Ignorance is bliss

One of those parenting conundrums, to tell your child they have vaccinations at school today or……… not?

After a week of discussions, we went with NOT.

Rewind….

His 4 year old injections are etched in my mind forever. I did something I can now see (as a more experienced parent) was a dumb rookie mistake. I took both kids for their vaccinations at the same time. It wasn’t until I got there, it dawned on me the doctor could only do one child at a time and worse still….one would have to watch the other have their’s done, because I was there by myself.

Second mistake: my daughter went first. He watched her (the brave 18 month old) and then…… he (the big 4 year old) ran. He ran out the door, through the waiting room and out of the surgery front door. Screaming the whole way.

I had to leave the crying baby (only a little bit, she was pretty brave) with the doctor and run after him. Through the waiting room, all those eyes following (I am sure there were a few wry smiles) and outside to catch him.

Then…… after ashamedly making my way back through the waiting room, myself and the nurse had to hold him down, screaming for him to receive his two jabs. My daughter got upset watching the drama unfold and I finished up with both kids screaming and crying. Parenting fail….I felt traumatised, silly and I really felt like I needed the lollipop afterwards (or wine!).

Some time after this, there was a blood test episode which involved 4 people (including my husband, I was never doing that on my own again!) holding him down. There was even a second attempt because they didn’t get enough blood the first time. We all breathed a sigh of relief after that and said ‘don’t worry you don’t need any more until year 7’.
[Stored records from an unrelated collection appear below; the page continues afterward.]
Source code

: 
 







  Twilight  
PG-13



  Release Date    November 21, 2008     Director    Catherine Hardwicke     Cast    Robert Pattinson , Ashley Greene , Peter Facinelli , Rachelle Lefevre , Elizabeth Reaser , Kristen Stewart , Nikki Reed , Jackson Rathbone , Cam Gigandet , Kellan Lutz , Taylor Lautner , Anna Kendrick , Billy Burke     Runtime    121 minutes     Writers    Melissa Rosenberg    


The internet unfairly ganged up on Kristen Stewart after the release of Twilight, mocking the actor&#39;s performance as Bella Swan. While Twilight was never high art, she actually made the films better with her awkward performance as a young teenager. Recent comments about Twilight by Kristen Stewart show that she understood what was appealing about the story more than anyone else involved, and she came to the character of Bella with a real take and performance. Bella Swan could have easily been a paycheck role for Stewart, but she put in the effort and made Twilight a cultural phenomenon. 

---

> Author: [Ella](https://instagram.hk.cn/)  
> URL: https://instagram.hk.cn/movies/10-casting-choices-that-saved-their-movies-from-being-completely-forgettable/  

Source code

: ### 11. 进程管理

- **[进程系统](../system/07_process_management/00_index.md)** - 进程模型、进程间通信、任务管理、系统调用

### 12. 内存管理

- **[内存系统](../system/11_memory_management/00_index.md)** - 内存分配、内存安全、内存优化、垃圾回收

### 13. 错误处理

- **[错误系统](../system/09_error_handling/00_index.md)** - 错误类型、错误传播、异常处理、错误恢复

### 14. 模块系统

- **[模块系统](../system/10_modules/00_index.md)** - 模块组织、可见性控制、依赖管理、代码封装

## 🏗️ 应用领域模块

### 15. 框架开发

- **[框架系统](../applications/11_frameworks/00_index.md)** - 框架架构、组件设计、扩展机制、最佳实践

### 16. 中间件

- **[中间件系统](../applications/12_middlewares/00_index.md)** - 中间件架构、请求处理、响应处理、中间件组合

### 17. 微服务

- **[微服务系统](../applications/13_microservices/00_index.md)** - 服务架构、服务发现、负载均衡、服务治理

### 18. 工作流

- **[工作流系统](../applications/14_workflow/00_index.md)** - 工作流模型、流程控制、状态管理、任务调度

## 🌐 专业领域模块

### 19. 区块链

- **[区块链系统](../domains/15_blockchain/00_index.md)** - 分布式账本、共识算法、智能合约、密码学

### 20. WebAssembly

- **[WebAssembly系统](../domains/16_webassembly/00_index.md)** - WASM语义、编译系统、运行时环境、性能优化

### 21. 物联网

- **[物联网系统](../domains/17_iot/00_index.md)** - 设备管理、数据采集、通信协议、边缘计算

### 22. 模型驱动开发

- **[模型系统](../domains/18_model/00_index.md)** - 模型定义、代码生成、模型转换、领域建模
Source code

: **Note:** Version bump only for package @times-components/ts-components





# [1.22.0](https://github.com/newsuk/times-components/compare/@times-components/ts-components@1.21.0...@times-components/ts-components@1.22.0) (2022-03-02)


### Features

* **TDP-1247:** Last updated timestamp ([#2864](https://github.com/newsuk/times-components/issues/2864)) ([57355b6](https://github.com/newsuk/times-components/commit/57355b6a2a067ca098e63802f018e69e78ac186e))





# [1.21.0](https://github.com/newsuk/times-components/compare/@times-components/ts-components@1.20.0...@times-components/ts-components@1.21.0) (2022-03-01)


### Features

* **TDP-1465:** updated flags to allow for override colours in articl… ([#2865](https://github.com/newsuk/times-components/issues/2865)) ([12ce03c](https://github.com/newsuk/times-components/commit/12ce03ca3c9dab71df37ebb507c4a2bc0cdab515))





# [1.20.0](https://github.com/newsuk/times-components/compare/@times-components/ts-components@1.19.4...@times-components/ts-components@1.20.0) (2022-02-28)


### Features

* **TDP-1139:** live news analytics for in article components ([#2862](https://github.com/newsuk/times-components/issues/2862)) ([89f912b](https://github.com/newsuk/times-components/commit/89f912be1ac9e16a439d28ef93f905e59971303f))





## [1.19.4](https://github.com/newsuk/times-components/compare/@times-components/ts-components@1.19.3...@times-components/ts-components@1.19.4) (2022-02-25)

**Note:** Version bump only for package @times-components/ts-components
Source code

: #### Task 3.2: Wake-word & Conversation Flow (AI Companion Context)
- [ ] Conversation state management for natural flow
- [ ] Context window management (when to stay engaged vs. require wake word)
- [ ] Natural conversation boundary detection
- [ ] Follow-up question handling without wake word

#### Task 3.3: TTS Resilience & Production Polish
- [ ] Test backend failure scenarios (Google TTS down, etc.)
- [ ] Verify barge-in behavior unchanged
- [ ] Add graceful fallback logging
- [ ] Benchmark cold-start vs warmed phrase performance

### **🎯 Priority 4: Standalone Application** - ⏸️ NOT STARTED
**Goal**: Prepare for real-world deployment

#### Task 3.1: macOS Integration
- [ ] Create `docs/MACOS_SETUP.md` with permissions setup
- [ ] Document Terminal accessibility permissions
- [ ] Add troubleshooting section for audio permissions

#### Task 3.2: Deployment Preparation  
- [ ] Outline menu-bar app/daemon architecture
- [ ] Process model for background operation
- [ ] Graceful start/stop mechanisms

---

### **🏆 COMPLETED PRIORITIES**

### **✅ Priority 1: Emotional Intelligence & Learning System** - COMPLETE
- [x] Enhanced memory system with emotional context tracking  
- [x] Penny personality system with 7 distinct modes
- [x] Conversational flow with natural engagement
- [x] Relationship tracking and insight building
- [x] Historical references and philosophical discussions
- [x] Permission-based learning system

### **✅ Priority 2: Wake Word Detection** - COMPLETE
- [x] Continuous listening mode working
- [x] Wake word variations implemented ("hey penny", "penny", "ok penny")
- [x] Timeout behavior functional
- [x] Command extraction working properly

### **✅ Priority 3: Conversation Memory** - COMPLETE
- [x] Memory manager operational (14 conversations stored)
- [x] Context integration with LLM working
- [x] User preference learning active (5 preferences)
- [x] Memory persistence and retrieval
So, here we are in year 7.

There was no warning, no time to worry or build up. Period 2 they were marched past their class, to the nurse’s office and suddenly they all realised what was happening. There were those that screamed, those that fainted, those that felt sick and those that felt fine.

And my son?….

He went first and was the one who said, ‘when are you going to do it?’ And they answered ‘already have’!

Wahoo!

He was elated tonight. Amazed by his own bravery and lack of drama. He recounted the whole story; from what the teachers said, to who felt sick, who punched whose arm after (always got to be one!) to what people ate afterwards. Tonight he kept laughing when he lifted his arm, he thinks the aching feels really funny! Not a tear in sight.

So there you have it, I was stressing about nothing and kids DO grow up! I didn’t tell him I knew it was happening today and that I had checked my phone 20 times by lunchtime, preparing for the call from school to say he needed to be picked up after fainting or worse still, that he had run away!

He, on the other hand, was stress free. Blissfully and calmly going about his day with only the briefest of moments to contemplate what was coming.